The GeoDa desktop environment does not lend itself to scripting. It is also ill-suited for repeated execution of the same application, such as in a simulation experiment. Finally, apart from the limited record in the project file, there is no explicit way to ensure reproducibility.

In light of these limitations of the original design, a major refactoring effort was embarked upon to separate the user interaction in the software from the core computational functionality, and to collect the latter in a library, named libgeoda. The library contains the same C++ code as in the computations underlying desktop GeoDa, but has a more limited range of functionality. The focus has been on methods that are (still) unique to GeoDa, such as some of the recent LISA statistics. In addition, applications are included where the reliance on C++ yields large performance improvements in terms of speed and scalability. Examples include weights creation, and permutation tests from this Volume, as well as regionalization methods covered in Volume 2.

The libgeoda library has a clearly defined Application Programming Interface (API), which allows other C++ code to access its functionality directly. In fact, this is what currently happens under the hood for part of desktop GeoDa, and in the experimental web-GeoDa (jsgeoda, implemented through javascript). In addition to achieving a more flexible interaction with different graphical user interface implementations, the API also allows other software, such as R or Python programs to access the functionality through well-defined wrapper code. The overall architecture is illustrated in Figure C.1.

Figure C.1: libgeoda Architecture

The primary focus in this effort so far has been to create an R package, rgeoda, and a Python module, pygeoda. These provide easy access to the functionality in libgeoda through a native interface and designated middleware. The interaction between R and Python and the C++ library is implemented under the hood, so that from a user’s perspective, everything works natively as in any other R package or Python module.
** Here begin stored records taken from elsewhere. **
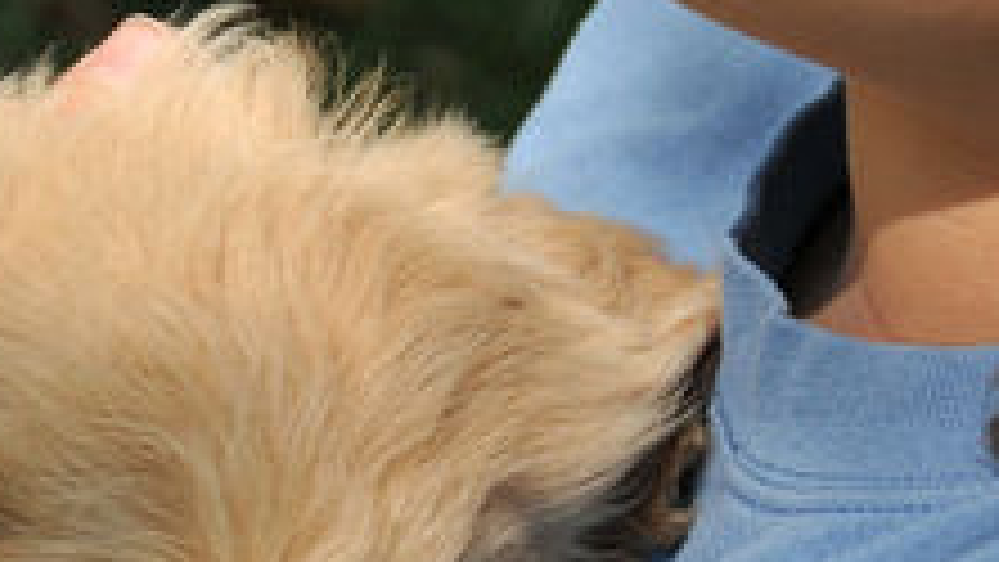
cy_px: 187
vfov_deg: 2.6
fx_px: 12615
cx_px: -130
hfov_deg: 4.5
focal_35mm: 476
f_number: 5.6
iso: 200
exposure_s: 1/250
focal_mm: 75
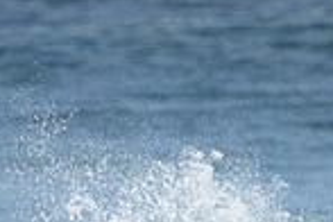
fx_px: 29200
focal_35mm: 3157
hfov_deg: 0.7
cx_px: 147
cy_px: 429
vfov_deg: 0.4
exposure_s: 1/3200
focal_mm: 800
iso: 1000
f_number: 11
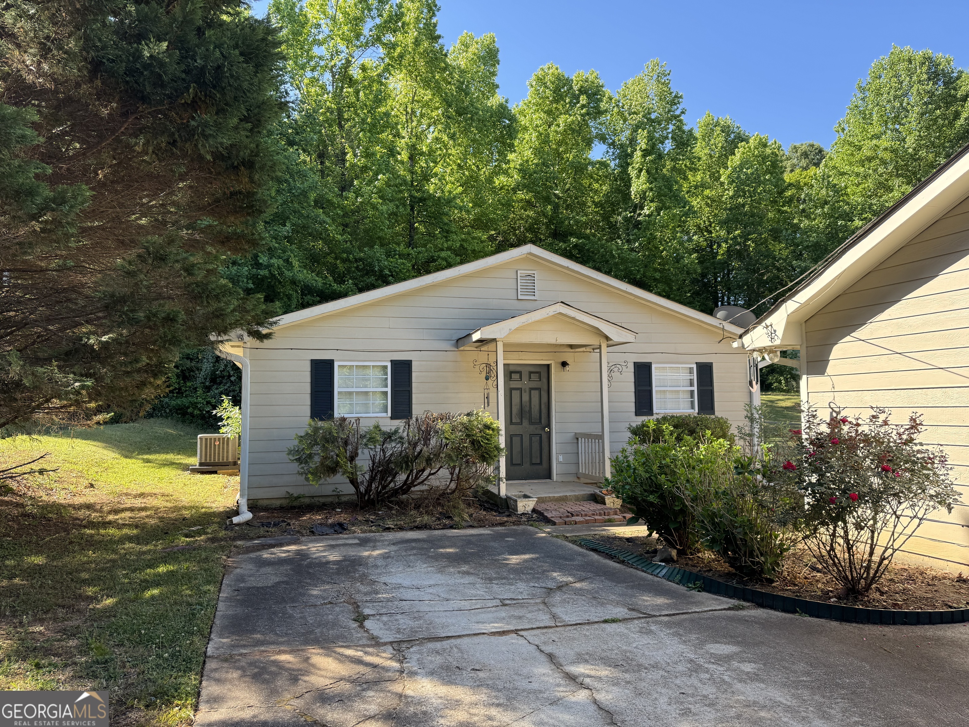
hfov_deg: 71.6
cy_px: 364
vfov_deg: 56.8
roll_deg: +0.8
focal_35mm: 24
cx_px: 484
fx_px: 672
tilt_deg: +3.4
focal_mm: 6.76
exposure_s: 1/609
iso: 80
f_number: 1.78
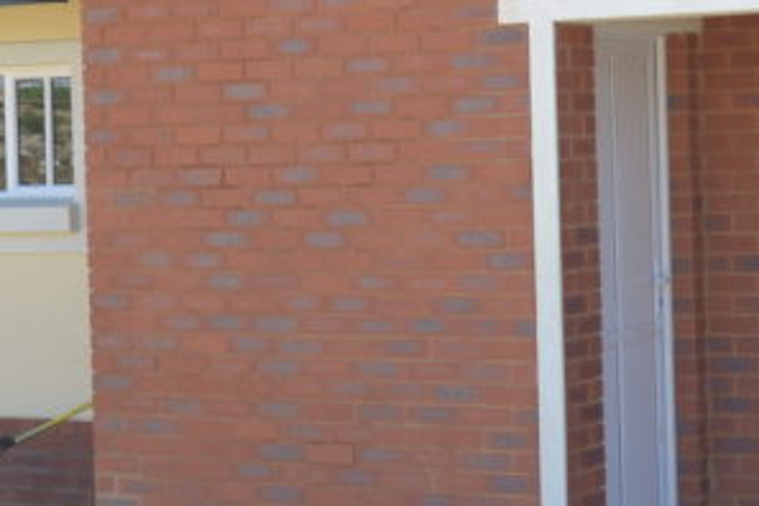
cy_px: 199
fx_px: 2424
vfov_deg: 11.9
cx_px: 394
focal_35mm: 115
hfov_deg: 17.8
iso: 100
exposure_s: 1/100
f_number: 5
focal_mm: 38
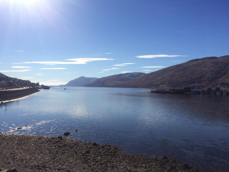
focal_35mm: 29
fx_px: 192
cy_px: 86
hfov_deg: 61.7
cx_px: 114
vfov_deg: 48.2
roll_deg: -0.2
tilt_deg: -1.2
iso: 32
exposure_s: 1/5128
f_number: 2.2
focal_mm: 4.15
As shown in Figure C.1, the core of the libgeoda library consists of three broad categories of functionality: spatial weights, LISA, and spatial clustering (regionalization). In addition, there are a number of helper functions, such as support for different map classifications (to facilitate visualization) and variable standardization (for use in the cluster routines). The functionality in pygeoda and rgeoda is the same, with only minor differences to reflect the particular characteristics of each software environment. For example, in Python, methods are attributes of a class (e.g., a spatial weights class) and invoked as such. In contrast, in R, the typical approach is to apply a function to an object to extract the relevant information (e.g., spatial weights characteristics).

Extensive details and specific examples can be found in Anselin, Li, and Koschinsky (2022) and in the documentation on the GitHub site. Since the functionality of libgeoda mimics what has been covered in the book, it is not further considered here. The software development effort is ongoing.